- _取り組む課題_
[a] 『変われ!東京』の読書感想文によると、筆者がこの本を読むきっかけになったのは何ですか。
[b] 『変われ!東京』の読書感想文を、最後の文の次から続けてください。

- _原文抜粋_
++++
SHONAN TRAINING DEPT. MAGAZINE

変われ!東京・変われ!トレーニング環境

変われ!東京
自由で、ゆるくて、閉じない都市
隈研吾 清野由美



久しぶりの「偏った読書感想文」です。
というより、久しぶりのブログ更新です....
今回の書籍は、少し前に父から
「鎌倉のお店のことが載ってるよ。」
とLINEがきたことが読むきっかけになったのですが、誰もが知る建築家の隈研吾さんと、ジャーナリストの清野由美さんとの対談形式?のものでした。
僕は知りませんでしたが、どうやらお二人で過去にもいくつか本を出されているようです。

内容はもちろん、建築の話や街づくりに関してのもので全くの専門外のことなので、なるほどなーそういうことなんだなーと理解できる部分もあれば、何言ってんのかよくわかんないな...という部分もありました。

が、ざっっっっっっっくり要約すると、
高度経済成長の流れのまま街を台無しにするような効率性重視のでかいコンクリートのハコばっかりつくって横のつながりを断つ閉鎖的な街じゃなく、建築家自身もリスクを背負いながら文化やストリート、地元、ヘリテージ、コミュニティといったものを尊重しながら暮らし方や生き方を視野に入れた小さくてもおもしろいハコ作り、街づくりをしていこうよ。
++++
- _記録情報_
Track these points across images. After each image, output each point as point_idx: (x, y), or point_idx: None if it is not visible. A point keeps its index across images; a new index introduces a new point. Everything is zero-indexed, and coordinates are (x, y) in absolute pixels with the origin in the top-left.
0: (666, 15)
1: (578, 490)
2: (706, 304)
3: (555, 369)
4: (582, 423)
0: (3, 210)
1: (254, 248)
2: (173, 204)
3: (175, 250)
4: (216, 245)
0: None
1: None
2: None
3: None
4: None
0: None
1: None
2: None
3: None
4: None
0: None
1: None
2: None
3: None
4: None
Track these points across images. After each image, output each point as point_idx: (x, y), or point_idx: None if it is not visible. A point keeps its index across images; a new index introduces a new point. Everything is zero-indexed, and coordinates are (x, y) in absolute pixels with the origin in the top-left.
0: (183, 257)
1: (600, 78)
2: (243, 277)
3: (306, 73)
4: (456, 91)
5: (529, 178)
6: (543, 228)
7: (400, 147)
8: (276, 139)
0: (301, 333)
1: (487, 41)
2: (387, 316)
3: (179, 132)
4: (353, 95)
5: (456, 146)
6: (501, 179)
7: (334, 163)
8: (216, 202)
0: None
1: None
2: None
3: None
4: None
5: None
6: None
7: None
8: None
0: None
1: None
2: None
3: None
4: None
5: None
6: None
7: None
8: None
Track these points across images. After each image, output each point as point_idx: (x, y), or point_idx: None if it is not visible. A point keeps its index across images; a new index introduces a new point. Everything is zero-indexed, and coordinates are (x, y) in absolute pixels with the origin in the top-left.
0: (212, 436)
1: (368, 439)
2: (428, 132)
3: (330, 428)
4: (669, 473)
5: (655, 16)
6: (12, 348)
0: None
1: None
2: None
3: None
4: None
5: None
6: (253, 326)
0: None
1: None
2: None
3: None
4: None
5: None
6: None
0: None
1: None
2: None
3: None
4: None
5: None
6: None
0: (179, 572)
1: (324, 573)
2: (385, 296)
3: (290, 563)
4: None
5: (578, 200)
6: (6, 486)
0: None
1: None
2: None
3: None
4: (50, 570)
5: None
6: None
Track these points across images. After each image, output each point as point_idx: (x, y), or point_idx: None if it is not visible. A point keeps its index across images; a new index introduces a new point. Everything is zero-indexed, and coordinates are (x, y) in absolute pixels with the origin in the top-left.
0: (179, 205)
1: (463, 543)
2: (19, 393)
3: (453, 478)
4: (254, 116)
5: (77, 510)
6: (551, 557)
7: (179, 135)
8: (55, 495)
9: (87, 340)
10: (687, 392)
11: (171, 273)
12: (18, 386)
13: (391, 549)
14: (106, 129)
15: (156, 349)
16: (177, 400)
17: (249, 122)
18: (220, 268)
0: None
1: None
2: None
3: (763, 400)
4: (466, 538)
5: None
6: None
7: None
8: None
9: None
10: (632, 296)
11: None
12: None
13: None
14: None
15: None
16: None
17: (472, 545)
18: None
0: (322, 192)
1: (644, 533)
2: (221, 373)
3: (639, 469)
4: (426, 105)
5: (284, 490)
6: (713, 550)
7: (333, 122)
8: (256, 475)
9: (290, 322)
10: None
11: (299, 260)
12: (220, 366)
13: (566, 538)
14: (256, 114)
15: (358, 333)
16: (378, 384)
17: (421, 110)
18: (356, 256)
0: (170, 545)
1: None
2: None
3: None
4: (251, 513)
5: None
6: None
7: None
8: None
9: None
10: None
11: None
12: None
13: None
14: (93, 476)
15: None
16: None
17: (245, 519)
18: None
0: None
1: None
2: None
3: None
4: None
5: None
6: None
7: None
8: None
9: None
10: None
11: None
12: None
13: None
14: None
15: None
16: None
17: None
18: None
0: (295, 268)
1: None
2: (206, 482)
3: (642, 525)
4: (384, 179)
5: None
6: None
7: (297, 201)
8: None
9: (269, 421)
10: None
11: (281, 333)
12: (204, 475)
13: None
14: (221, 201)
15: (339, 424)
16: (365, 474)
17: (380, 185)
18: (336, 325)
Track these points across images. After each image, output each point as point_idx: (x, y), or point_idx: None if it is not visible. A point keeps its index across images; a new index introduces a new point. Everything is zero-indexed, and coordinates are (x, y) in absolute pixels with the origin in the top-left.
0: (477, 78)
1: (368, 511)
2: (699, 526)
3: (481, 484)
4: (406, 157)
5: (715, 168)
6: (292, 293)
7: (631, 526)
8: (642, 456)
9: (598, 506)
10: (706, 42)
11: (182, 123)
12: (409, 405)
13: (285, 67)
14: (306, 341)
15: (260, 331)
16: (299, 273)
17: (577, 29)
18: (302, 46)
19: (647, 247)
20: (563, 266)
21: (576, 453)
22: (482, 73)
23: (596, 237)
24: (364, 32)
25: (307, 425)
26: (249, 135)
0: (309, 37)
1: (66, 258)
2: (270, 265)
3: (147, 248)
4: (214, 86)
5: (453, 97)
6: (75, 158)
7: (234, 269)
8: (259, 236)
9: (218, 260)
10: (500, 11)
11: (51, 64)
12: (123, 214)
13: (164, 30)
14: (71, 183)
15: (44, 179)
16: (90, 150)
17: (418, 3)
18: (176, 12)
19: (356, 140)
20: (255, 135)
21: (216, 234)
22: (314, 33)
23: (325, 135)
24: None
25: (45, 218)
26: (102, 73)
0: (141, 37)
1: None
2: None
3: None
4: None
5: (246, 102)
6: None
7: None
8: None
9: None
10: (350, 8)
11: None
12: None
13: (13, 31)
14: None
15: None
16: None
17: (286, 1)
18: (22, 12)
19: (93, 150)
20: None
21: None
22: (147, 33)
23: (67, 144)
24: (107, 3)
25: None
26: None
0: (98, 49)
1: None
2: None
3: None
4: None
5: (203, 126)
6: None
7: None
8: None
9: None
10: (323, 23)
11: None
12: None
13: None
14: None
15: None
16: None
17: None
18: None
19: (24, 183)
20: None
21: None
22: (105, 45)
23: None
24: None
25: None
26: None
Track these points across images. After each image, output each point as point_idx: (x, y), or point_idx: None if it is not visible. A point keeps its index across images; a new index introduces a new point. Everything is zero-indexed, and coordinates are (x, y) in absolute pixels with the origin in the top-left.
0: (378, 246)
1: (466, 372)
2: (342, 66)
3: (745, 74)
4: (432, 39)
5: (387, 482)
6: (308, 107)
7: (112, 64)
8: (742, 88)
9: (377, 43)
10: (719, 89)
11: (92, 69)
++++
- _解答一覧_
[a] 父から「鎌倉のお店のことが載ってるよ。」とLINEがきたことです。

[b]
コロナ禍のこの状況はそうなるためのいいタイミングであり、東京が変わるきっかけでもある。
という内容でした。
(たぶん....客観的にみたら違うかもしれませんが、僕自身はそんな感じで受け止めています。)

これは建築や街づくりの話なんですが、この流れや考え方は現在のトレーニング業界でも学べる点はあるのではないかと思いながら読んでいました。
コロナ禍の今、スタジオやプール完備のフルサイズの大手フィットネスクラブがどんどん閉店していく一方で、24時間営業でスタッフ常駐ではないエニタイムフィットネスはすごい勢いで店舗数を増やしています。
《ニーズはパーソナル?24時間?「フィットネスクラブ」「スポーツジム」検索トレンド》


サイズのことだけでいえばエアロビクスやプール、お風呂など様々な設備、コンテンツが充実している大手フィットネスクラブの方が当たり前ですが大きなハコであるわけですが、フィットネスクラブというものは確かに街に機能しており、近隣に住む住人にとってはコミュニティが生まれる場所の一つとなっています。

しかし、コロナ禍では不特定多数の人が一度に出入りするということや、エアロビクスなど密になりやすい空間でのスタジオレッスン、また高齢者の方が多いということもあり、その機能を果たせなくなり閉店に追い込まれてしまう店舗も多いのでしょう。
一方、エニタイムフィットネスに代表される24時間ジムは、その営業時間の長さや、どの店舗でも利用可能、そしてスタジオやプール、お風呂などがなく筋トレやカーディオトレーニング専門ということで入会する層が限られ、そして利用時間も分散するため大手フィットネスクラブに比べれば混雑しにくいシステムになっていると考えられます。

ハコの大きい小さいは一旦置いておいて、
(ちなみに今回の書籍でも大きいハコを単に否定しているわけではないので悪しからず。重要な点としてはハコの大きい・小さいに関わらずハコの在り方、存在意義、街や人との関わり方、という部分かなと。)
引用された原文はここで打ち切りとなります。